Wide angle settings 15mm Fisheye - Cottage Reef

Strong N wind and early high slack meant Cottage was the site for today's dive. Cottage must be dived when the tide is ebbing. The flood tide creates dangerously strong current here.

The water was flat enough but vis was bad due to continuing strong winds which stir up the bay. However it was a beautiful warm sunny day so there was no stopping Trevor and I.

With wide angle you can open up the aperture to about f/8 - f/16 and still have heaps of depth of field. Camera shake is less of a problem so slower shutter speeds like 1/30th - 1/90th can be used.

All of this means lighter sunlit backgrounds and water can be captured. You have more scope to balance the background exposure with the flash lit subject in the foreground.

Ideally you need good vis for wide angle so today was a struggle.
Strobes need to be placed further out from the lens to avoid backscatter. Not many keepers from this dive.

Issue of the day was .... loading the camera into the housing with the shutter release lever rotated 180 deg. This meant the shutter could not be operated. Had to pull the camera out and rotate the lever into the correct position. Lucky I tested it before leaving home.

Sunday, 14 October 2007

Macro settings - St Leonards

St Leonards Pier. Strong off shore (W-NW) meant flat water and good vis for a change. New buddy John Mc checked the vis earlier and gave the thumbs up.

It was a real nudi finding day with 6 different species and one of them new to me, some sort of Polycera maybe. Have a look here.
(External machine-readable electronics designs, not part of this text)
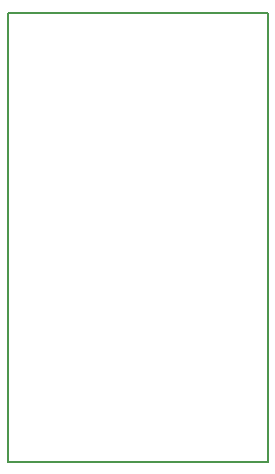
<source format=gbr>
%TF.GenerationSoftware,Altium Limited,Altium Designer,20.2.6 (244)*%
G04 Layer_Color=16711935*
%FSLAX26Y26*%
%MOIN*%
%TF.SameCoordinates,2EAD6035-BE33-4F7B-B0E7-EE8266E33042*%
%TF.FilePolarity,Positive*%
%TF.FileFunction,Keep-out,Top*%
%TF.Part,Single*%
G01*
G75*
%TA.AperFunction,NonConductor*%
%ADD39C,0.007874*%
D39*
X0Y0D02*
X866142D01*
X0D02*
Y1495000D01*
X1063Y1496063D01*
X866142D01*
Y0D02*
Y1496063D01*
%TF.MD5,664f45bd72a0533ed3527863b3cbbacc*%
M02*

</source>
The 60mm lens aperture can stop down to f/32, way smaller than the Coolpix f/8. This means much more flash power is needed. To increase flash power I have removed the diffusers from the Inons and turned them up to -2 or -3. With the Coolpix I was struggling with too much power at the minimum -5 power setting even with diffusers.

My standard macro settings are 1/125 sec, f/22, ISO 200, WB Auto.
To lighten the background water I might use 1/60th and for really dark subjects I'll increasing the strobe power.